Best homonym of the day so far: "It's all tied. Alabama 34, Kentucky 3." Oh, Tide.

"Steve Hooker commentates on his Olympic pole vault gold medal." When "comments" just won't do.

"He's certainly capable of the top ten, maybe even higher than that."

"Atlanta is capable of doing what they're doing."

"Biyombo, one of seven kids from the Republic of Congo." In the NBA? In America? In his whole country?

"You can't come out and be aggressive but you can't come out and be unaggressive."

"They're gonna be in every game they play!"

"First you have to get two strikes on the hitter before you get the strikeout."

"The game ended in the final seconds." You have to wonder when the others ended or are they still going on?

How is a team down by one touchdown before the half "totally demoralized?"

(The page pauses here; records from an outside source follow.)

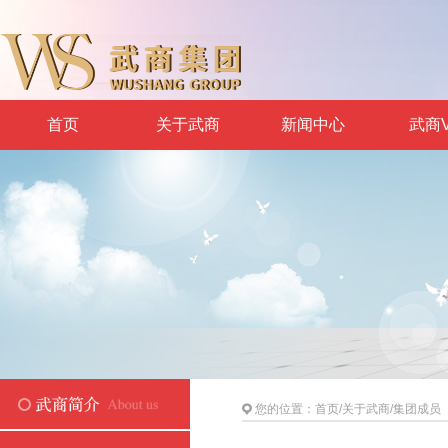
首页
关于武商
新闻中心
武商V
您的位置：
首页
/
关于武商
/
集团成员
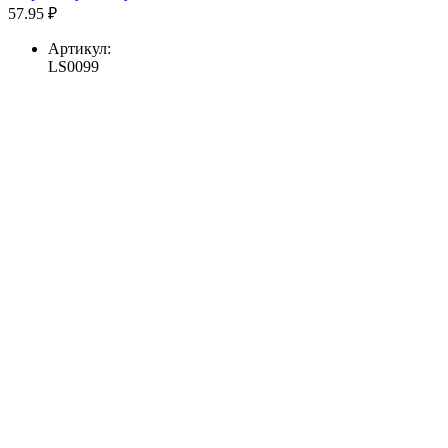
57.95 ₽
Артикул:
LS0099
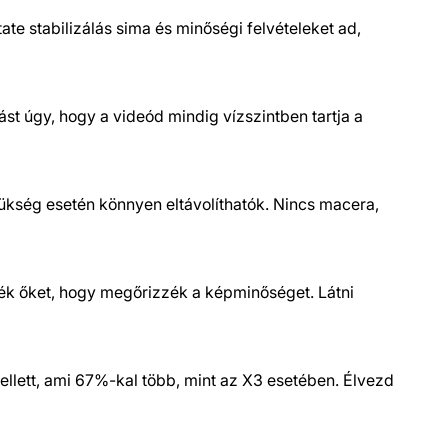
tate stabilizálás sima és minőségi felvételeket ad,
ást úgy, hogy a videód mindig vízszintben tartja a
kség esetén könnyen eltávolíthatók. Nincs macera,
ték őket, hogy megőrizzék a képminőséget. Látni
llett, ami 67%-kal több, mint az X3 esetében. Élvezd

"If they score runs they will win."

"I think the matchup is what it is"

After a play a Houston defender was on his knees, his head on the ground and his hand underneath him appeared to clutch a very sensitive part of the male anatomy. He rolled onto his back and quickly removed his hand. (Remember the old Cosby routine "you cannot touch certain parts of your body?") Finally they helped the guy to the sideline and then the replay was shown. In it the guy clearly took a hard knee between his thighs. As this was being shown, one of the announcers says, "It looks like he hurt his shoulder." The other agrees and then they both talk about how serious a shoulder injury can be. Were we watching the same game?

"Somebody is going to be the quarterback or we're going to see a new quarterback."

"That was a playmaker making a play.”